Here are a few ways to set this baseline, using information from your Google Analytics dashboard:
- Determine where your pages rank for keywords. You don’t have to actually have an active Adwords campaign to do this.
- Determine the number of organic (unpaid) search traffic.
- Look for unique search terms from both that are driving traffic.
- Check inbound links (links to your website from other sites)
- Compare these over time to conversion rates or whatever metric you decide is your goal (it’s probably making a purchase!)
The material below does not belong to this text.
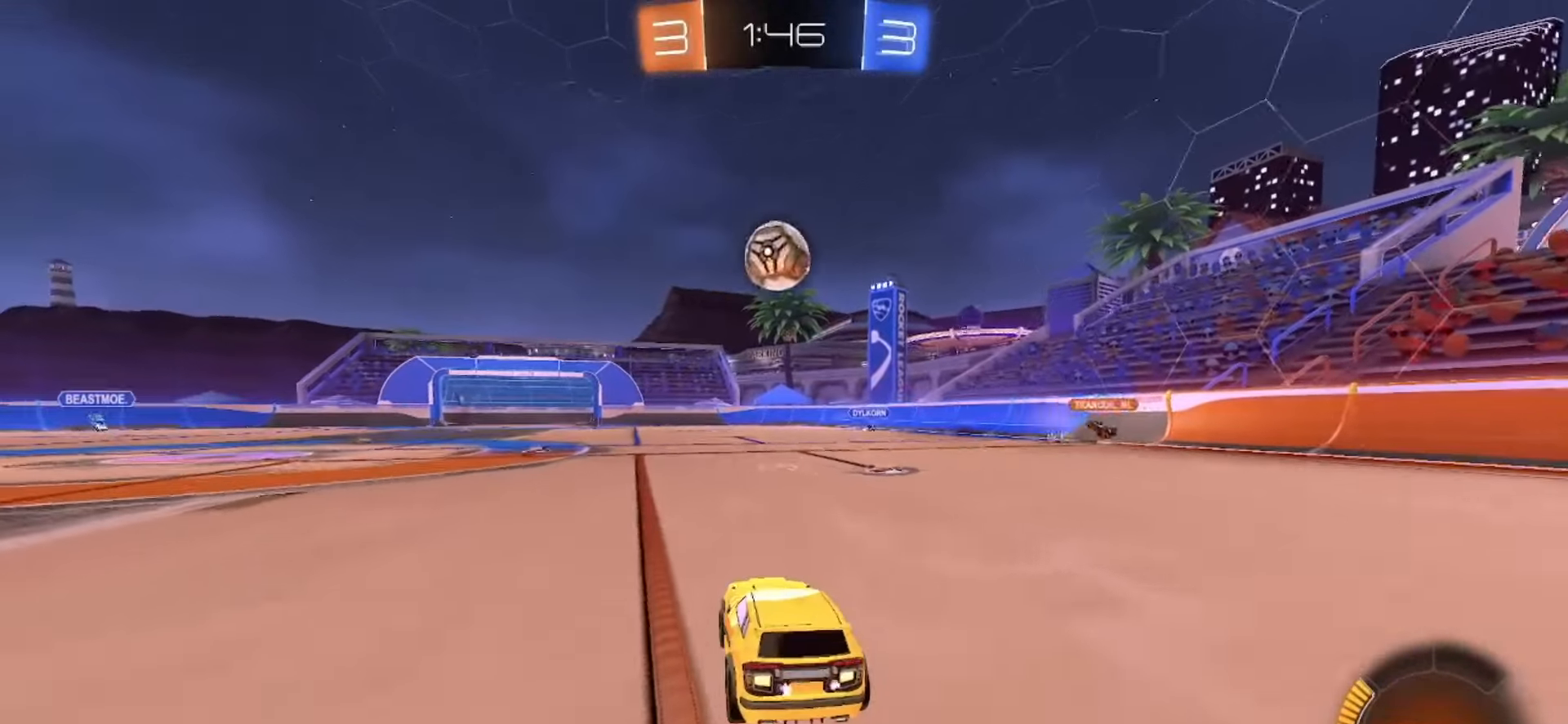
{"buttons": ["SQUARE", "R2"], "left_stick": "center", "right_stick": "center"}
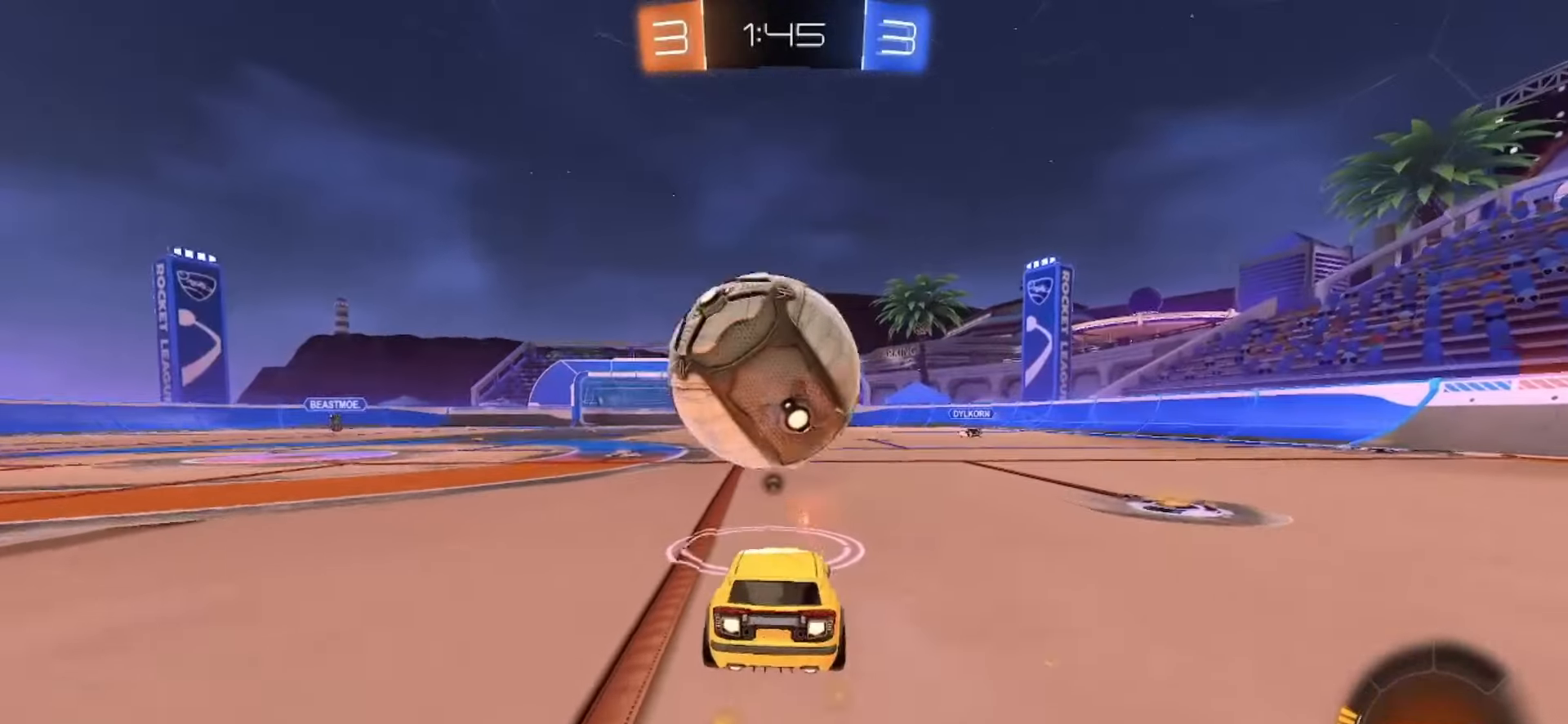
{"buttons": ["CROSS", "SQUARE", "L2", "R2"], "left_stick": "down", "right_stick": "center", "events": [[200, "left_stick", "left"], [350, "left_stick", "center"], [417, "CROSS", "down"], [417, "left_stick", "down"], [433, "L2", "down"]]}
This article from HubSpot, a marketing automation tool, provides some excellent insight into establishing an SEO baseline and improving it.
Make Friends With Your Ecommerce Analytics!
I know the first time I dove into ecommerce analytics, it was a little overwhelming.
But the further I got into it, the more I realized that these pieces of data provide more insights into business operations than you’d probably see in a brick and mortar store. I mean, you can’t follow your customers’ footsteps when they’re in your shop—you’d creep them out!—but data generated from online visits are there to scrutinize and analyze.